In the past, we had been collapsing the data into OTUs based on similarity. For example, if an amplicon is 100 bp long, anything within 3 bp of a given sequence gets lumped together as representing the same OTU. This is a conservative approach in many ways, but is unable to separate closely related sequences and generates a long tail of OTUs that likely represents mostly noise.

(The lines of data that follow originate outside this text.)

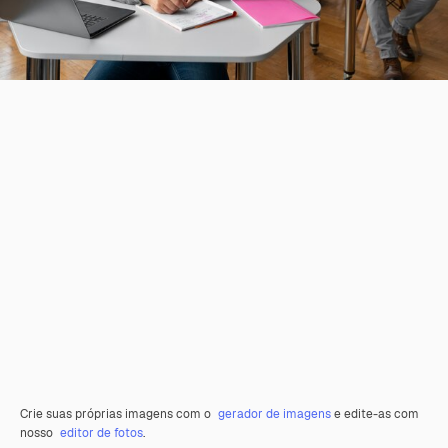
Crie suas próprias imagens com o
gerador de imagens
e edite-as com
nosso
editor de fotos
.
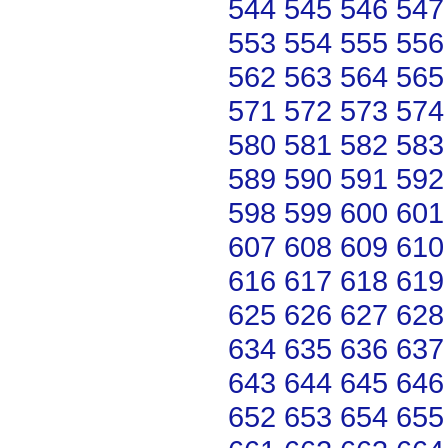
544
545
546
547
553
554
555
556
562
563
564
565
571
572
573
574
580
581
582
583
589
590
591
592
598
599
600
601
607
608
609
610
616
617
618
619
625
626
627
628
634
635
636
637
643
644
645
646
652
653
654
655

Here at Jonah, we are working to upgrade our bioinformatic processing away from OTUs. Instead of clustering data based on similarity, sequence data is analyzed to determine what variation appears to be real and what appears to be noise. Starting with a particular abundant sequence, all other sequences are compared to it. If variation around that sequence appears to be random, it is considered noise and tossed. If there is consistent variation in the sequence, even of just one base, it is considered a unique, real sequence.
This approach of denoising generates what are called “exact sequence variants” or ESVs. Empirically, we find that this approach has two benefits over OTUs. First, we are able to distinguish similar sequences, instead of lumping them together. Second, the long tail of low abundance sequences largely disappears. Compared to OTUs, we generally have 60% fewer ESVs than OTUs, while only reducing the number of reads by 20%. This 60% reduction comes despite an increase in many closely related sequences now being considered unique.*
Here, we are investing in rapidly transforming all our bioinformatic pipelines over to ESVs. For each primer pair, we perform a number of tests to optimize the intensity of denoising and then reprocess all our past data to provide continuity for repeat clients. Functionally, ESVs and OTUs generate the same data format, but clients should notice greater accuracy, less uncertainty about taxonomic assignments, and more condensed result tables.